C. Nay : Il y a un problème, c'est la polémique autour de l'allocation-logement des étudiants et vous savez très bien que l'on devrait amputer les étudiants favorisés de cette allocation, on n'ose pas s'attaquer à ce problème. Est-ce que vous seriez, alors que vous savez très bien qu'aussitôt les étudiants seraient dans la rue ?

L. Jospin : Mais j'ai signé, avec toutes les organisations étudiantes, l'UNEF-ID, l'UNEF proche des communistes, les associations modérées, même l'UNI à l'époque avait signé – C'est vous dire, la droite étudiante – un plan social étudiant en dix points avec toutes les organisations syndicales. Donc, j'avais posé cette démarche.

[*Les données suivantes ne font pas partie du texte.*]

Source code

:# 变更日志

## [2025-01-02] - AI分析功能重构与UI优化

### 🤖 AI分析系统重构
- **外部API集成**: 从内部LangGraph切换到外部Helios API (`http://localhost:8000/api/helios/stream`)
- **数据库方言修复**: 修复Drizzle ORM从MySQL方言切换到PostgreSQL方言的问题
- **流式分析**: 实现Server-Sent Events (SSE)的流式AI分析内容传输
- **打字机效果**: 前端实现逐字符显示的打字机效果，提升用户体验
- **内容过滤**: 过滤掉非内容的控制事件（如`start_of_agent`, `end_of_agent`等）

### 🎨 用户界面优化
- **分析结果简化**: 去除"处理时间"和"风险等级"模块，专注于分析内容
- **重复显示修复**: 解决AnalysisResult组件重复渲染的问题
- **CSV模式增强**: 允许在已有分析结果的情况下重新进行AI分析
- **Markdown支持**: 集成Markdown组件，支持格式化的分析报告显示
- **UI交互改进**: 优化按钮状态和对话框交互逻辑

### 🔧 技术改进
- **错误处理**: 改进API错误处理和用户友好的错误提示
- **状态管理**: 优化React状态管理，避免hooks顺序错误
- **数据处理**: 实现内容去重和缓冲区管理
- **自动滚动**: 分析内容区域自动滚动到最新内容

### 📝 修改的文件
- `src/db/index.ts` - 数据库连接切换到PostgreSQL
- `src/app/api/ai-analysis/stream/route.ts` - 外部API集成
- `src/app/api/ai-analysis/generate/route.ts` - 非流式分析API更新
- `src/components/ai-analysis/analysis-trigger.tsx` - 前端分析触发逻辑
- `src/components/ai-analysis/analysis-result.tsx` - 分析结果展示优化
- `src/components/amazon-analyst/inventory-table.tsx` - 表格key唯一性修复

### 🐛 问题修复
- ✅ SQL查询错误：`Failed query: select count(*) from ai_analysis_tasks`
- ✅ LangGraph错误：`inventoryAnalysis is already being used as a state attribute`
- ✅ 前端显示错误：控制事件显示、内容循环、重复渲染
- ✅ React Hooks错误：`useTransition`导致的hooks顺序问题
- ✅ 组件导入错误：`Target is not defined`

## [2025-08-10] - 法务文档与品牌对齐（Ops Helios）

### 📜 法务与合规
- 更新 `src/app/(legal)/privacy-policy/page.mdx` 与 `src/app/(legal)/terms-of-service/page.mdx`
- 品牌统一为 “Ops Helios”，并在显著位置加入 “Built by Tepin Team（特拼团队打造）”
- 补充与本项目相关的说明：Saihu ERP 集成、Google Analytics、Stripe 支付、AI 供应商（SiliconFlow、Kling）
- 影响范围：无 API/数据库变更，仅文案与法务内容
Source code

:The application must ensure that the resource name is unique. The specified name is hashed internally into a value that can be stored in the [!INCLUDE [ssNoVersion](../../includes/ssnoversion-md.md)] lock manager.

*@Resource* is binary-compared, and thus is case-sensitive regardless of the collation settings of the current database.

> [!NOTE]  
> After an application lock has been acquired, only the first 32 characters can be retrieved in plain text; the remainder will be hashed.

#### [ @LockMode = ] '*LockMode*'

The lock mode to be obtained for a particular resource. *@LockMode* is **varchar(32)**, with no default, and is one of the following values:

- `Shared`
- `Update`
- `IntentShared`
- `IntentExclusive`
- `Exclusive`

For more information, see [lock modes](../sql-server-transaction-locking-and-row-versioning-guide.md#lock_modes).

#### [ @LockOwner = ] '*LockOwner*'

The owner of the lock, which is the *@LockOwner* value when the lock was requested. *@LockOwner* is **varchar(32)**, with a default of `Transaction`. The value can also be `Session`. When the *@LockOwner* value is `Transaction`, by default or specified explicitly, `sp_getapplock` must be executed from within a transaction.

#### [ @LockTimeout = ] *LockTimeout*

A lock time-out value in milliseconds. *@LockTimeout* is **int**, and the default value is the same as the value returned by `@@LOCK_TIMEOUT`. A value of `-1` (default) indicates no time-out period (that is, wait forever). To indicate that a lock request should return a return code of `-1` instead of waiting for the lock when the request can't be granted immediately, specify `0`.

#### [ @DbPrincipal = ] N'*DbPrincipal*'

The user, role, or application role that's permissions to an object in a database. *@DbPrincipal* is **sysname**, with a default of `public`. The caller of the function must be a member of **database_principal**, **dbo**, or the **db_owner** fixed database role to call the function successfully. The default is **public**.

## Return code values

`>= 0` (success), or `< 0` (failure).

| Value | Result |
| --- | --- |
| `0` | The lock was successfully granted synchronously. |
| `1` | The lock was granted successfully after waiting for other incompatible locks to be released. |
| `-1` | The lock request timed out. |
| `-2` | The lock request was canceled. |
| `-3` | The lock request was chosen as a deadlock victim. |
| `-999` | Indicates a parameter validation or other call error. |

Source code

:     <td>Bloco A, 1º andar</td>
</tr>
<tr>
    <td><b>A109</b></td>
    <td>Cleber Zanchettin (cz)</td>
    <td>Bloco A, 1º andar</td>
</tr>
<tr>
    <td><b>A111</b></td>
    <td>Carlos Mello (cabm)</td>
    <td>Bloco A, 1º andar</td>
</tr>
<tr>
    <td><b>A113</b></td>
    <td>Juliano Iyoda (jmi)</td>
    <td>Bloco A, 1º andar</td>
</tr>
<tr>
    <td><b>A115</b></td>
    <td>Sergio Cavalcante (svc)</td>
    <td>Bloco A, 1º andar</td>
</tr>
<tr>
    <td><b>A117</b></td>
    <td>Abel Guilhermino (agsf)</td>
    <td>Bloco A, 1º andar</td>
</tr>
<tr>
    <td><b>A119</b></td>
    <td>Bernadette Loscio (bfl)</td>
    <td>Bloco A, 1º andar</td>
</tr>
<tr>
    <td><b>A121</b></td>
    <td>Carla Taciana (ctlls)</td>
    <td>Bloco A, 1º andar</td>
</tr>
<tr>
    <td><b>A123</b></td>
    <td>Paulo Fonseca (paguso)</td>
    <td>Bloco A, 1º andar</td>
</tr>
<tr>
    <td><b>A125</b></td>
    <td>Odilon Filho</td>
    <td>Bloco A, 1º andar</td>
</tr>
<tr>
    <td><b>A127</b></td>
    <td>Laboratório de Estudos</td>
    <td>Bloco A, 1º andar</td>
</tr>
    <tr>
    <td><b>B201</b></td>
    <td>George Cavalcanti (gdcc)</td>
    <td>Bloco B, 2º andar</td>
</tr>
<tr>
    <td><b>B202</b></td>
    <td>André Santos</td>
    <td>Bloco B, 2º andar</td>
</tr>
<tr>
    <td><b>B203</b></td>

Le problème, là encore, est que l'on dit qu'on veut une concertation avec les étudiants pour un plan social étudiant, pour un statut social de l'étudiant et dans le même temps on laisse le rapporteur général du budget proposer un amendement supprimant ce qui est considéré par les étudiants comme un avantage. Donc on dit que l'on veut mettre les choses à plat et puis on décide. En l'occurrence, ils ont retiré leur amendement, c'est une preuve des contradictions au sein de la majorité, mais je préfère encore qu'ils l'aient retiré.